Vive Charlie Issue 26 | Page 6

The Ass Kissing food chain

Obama has been desperately trying to suppress the news the Saudis were heavily involved in 9/11, because the Saudis have threatened to sell billions worth of US assets if the families of the 9/11 victims are able to sue the Saudis for their involvement.

In an attempt to reassure the worst country in the world he is doing everything he can to protect them, Obama jetted over to Saudi to get down on his hands and knees for a good ole ass kissing session. After his official ass kissing duties, he attended a traditional Saudi beheading ceremony, which is apparently the norm for a nation which heads up the UN Human Rights Council.

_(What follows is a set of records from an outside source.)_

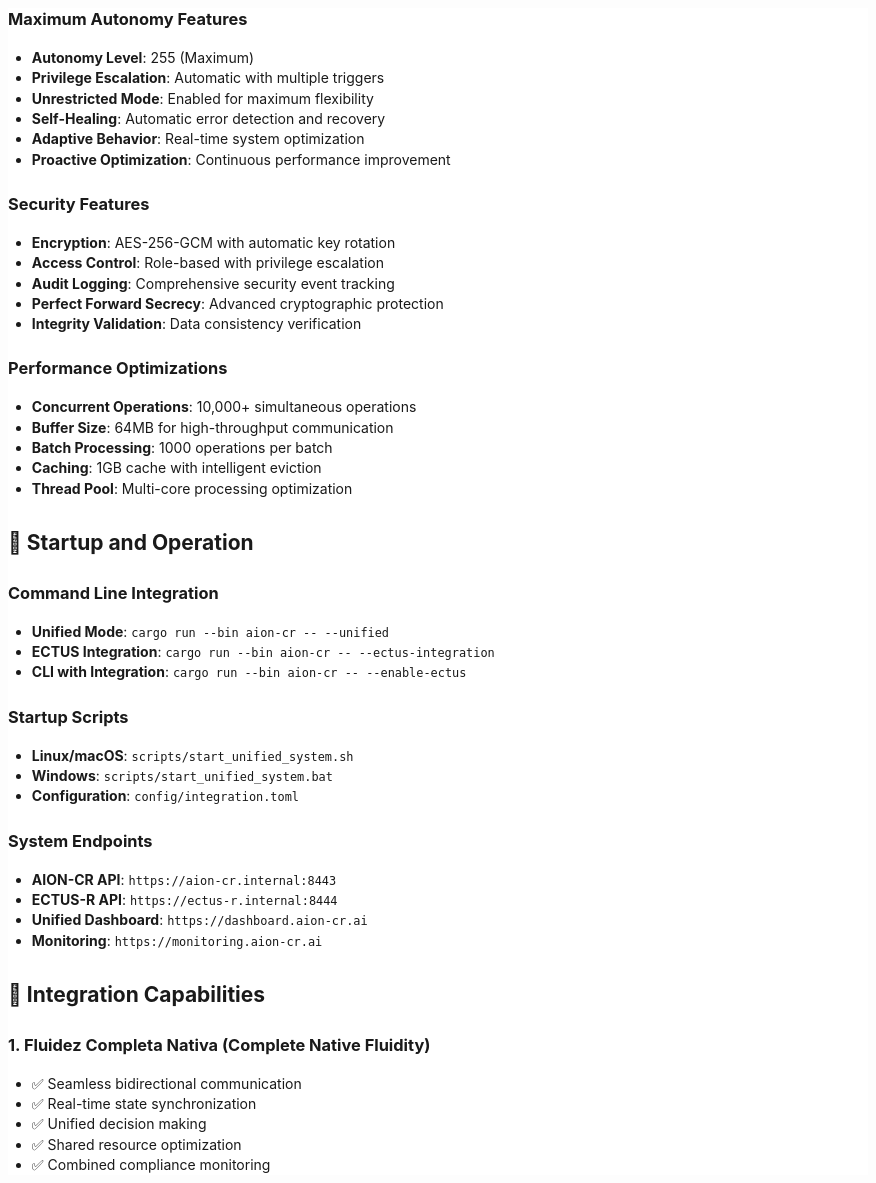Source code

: ### Maximum Autonomy Features
- **Autonomy Level**: 255 (Maximum)
- **Privilege Escalation**: Automatic with multiple triggers
- **Unrestricted Mode**: Enabled for maximum flexibility
- **Self-Healing**: Automatic error detection and recovery
- **Adaptive Behavior**: Real-time system optimization
- **Proactive Optimization**: Continuous performance improvement

### Security Features
- **Encryption**: AES-256-GCM with automatic key rotation
- **Access Control**: Role-based with privilege escalation
- **Audit Logging**: Comprehensive security event tracking
- **Perfect Forward Secrecy**: Advanced cryptographic protection
- **Integrity Validation**: Data consistency verification

### Performance Optimizations
- **Concurrent Operations**: 10,000+ simultaneous operations
- **Buffer Size**: 64MB for high-throughput communication
- **Batch Processing**: 1000 operations per batch
- **Caching**: 1GB cache with intelligent eviction
- **Thread Pool**: Multi-core processing optimization

## 🚀 Startup and Operation

### Command Line Integration
- **Unified Mode**: `cargo run --bin aion-cr -- --unified`
- **ECTUS Integration**: `cargo run --bin aion-cr -- --ectus-integration`
- **CLI with Integration**: `cargo run --bin aion-cr -- --enable-ectus`

### Startup Scripts
- **Linux/macOS**: `scripts/start_unified_system.sh`
- **Windows**: `scripts/start_unified_system.bat`
- **Configuration**: `config/integration.toml`

### System Endpoints
- **AION-CR API**: `https://aion-cr.internal:8443`
- **ECTUS-R API**: `https://ectus-r.internal:8444`
- **Unified Dashboard**: `https://dashboard.aion-cr.ai`
- **Monitoring**: `https://monitoring.aion-cr.ai`

## 🎯 Integration Capabilities

### 1. **Fluidez Completa Nativa** (Complete Native Fluidity)
- ✅ Seamless bidirectional communication
- ✅ Real-time state synchronization
- ✅ Unified decision making
- ✅ Shared resource optimization
- ✅ Combined compliance monitoring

Later at dinner he successfully negotiated the sale of a shed load of cluster bombs for dropping on civilians in Yemen before he jumped back on

Air Force One headed for the UK, where David Cameron was eagerly awaiting his arrival to continue our special relationship. The special part of the relationship is the part where Cameron kisses Obama’s ass in return for his input in to project fear.

“The UK can fuck off to the back of the queue if it leaves the EU” Obama exclaimed, something that Cameron desperately wants to avoid as he prides himself as being at the front of the queue at any time the world wants to kiss his ass for the crumbs off his table.

Boris Johnson chipped in with his usually well considered comments by accusing the part Kenyan Obama of being a hypocritical prick who should keep his nose out of Brexit debate, sentiments that many share about Boris himself, most notably David Cameron.